In BH, glycogenosis is associated with high expression of glycolytic enzymes, corresponding to the glycogen shunt, which couples glycogen synthesis and breakdown pathways to the Warburg effect.58 During the progression from preneoplastic glycogenotic to glycogen-poor neoplastic cell populations, this process is linked to an isoenzyme shift from the pyruvate kinase characteristic of normal hepatocytes (PK-M1) to PK-M2,45,59 which is critical for regulating the glycogen shunt flux.58 A regulatory mechanism of the glycogen shunt implicated in metabolic reprogramming has also been observed in Myc1 knockout mice and hepatic cell lines, showing progressive accumulation of glycogen and a redistribution of glucose from glycogen to other metabolic pathways, including the pentose phosphate pathway and glycolysis.60 In addition to pyruvate kinase, hexokinase undergoes an isoenzyme shift during neoplastic progression. The low-affinity hexokinase (glucokinase/HK IV), is replaced by the high affinity hexokinase (HKII) during neoplastic transformation of rat hepatocytes in vivo and in vitro.45 Evidence for heightened HKII in human hepatocellular dysplasia and HCC also exists.61
In most animal models, glycogenotic/steatotic or purely steatotic hepatocytes appear only at later time points during progression from the initial hepatocellular glycogenosis to poorly differentiated HCC.28,30 Similar observations were made in type 2 diabetes and GSD I, which are both at high risk of neoplastic development.8,44 Thus, dysfunction of glucose metabolism may progress to NAFLD and eventually lead to hepatocellular neoplasms, suggesting that the combination of glycogenosis and steatosis, or steatosis alone, in BH are secondary rather than primary metabolic changes occurring predominantly during progression. Applying the PAS-reaction to paraffin sections of routinely processed liver biopsies from more than 2,000 children and adult patients, Allende et al.62 found that a focal or diffuse glycogenosis of the liver parenchyma is common in NAFLD. They also observed BH with a particularly pronounced excessive storage of glycogen, but in contrast to our observations the large majority of BH did not contain visible glycogen. Statistical evaluation revealed that glycogenosis was independently associated with a high grade of ballooning, and the presence of MDB and decreased steatosis and fibrosis. Hence, the authors concluded that glycogenosis may have a protective effect on disease progression. We would infer from the findings in different animal models, human type 2 diabetes, and GSDI8,44 that glycogenosis without steatosis and fibrosis indicates an earlier stage. The discrepancy in our observations and inference may be due to methodological differences in tissue preparation. Whereas Allende and colleagues used routinely processed liver biopsies collected from different laboratories, our specimens were not only fixed in Carnoýs solution preserving the glycogen, but were also cut and further processed without water contact to avoid elution.

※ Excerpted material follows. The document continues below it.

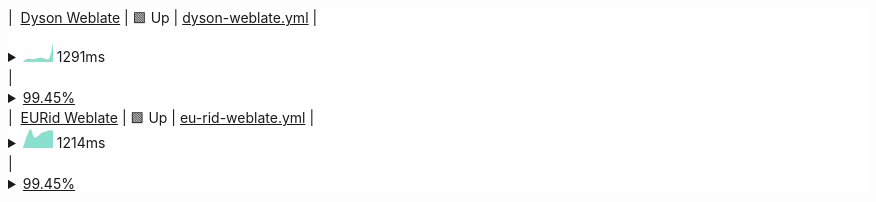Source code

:| <img alt="" src="https://s.weblate.org/cdn/logo-32.png" height="13"> [Dyson Weblate](https://dyson.weblate.org/) | 🟩 Up | [dyson-weblate.yml](https://github.com/weblate-status-bot/status/commits/HEAD/history/dyson-weblate.yml) | <details><summary><img alt="Response time graph" src="./graphs/dyson-weblate/response-time-week.png" height="20"> 1291ms</summary></details> | <details><summary><a href="https://status.weblate.org/history/dyson-weblate">99.45%</a></summary></details>
| <img alt="" src="https://s.weblate.org/cdn/logo-32.png" height="13"> [EURid Weblate](https://weblate.eurid.eu/) | 🟩 Up | [eu-rid-weblate.yml](https://github.com/weblate-status-bot/status/commits/HEAD/history/eu-rid-weblate.yml) | <details><summary><img alt="Response time graph" src="./graphs/eu-rid-weblate/response-time-week.png" height="20"> 1214ms</summary></details> | <details><summary><a href="https://status.weblate.org/history/eu-rid-weblate">99.45%</a></summary></details>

Observations in both human and animal models agree that hepatocarcinogenesis may proceed with or without liver fibrosis and cirrhosis, depending on the severity of accompanying unspecific necroinflammatory changes elicited by the respective oncogenic agents.31 The fact that HCC in chronic liver diseases, including NAFLD and NASH,9–12 frequently appear without a background of fibrosis or cirrhosis implies that it is the metabolic dysfunction in altered hepatocytes, rather than the facultative necroinflammatory changes resulting in fibrosis and cirrhosis, which are essential for neoplastic development. The demonstration of pronounced glycogenotic and steatotic metabolic aberrations in BH comparable to those emerging early during hepatocarcinogenesis under a variety of conditions strongly suggests a preneoplastic or early neoplastic nature. Pronounced glycogenosis may serve as an appropriate biomarker for BH, particularly solving the dilemma recently emphasized by Li et al.39 to distinguish BH from hepatocellular edema.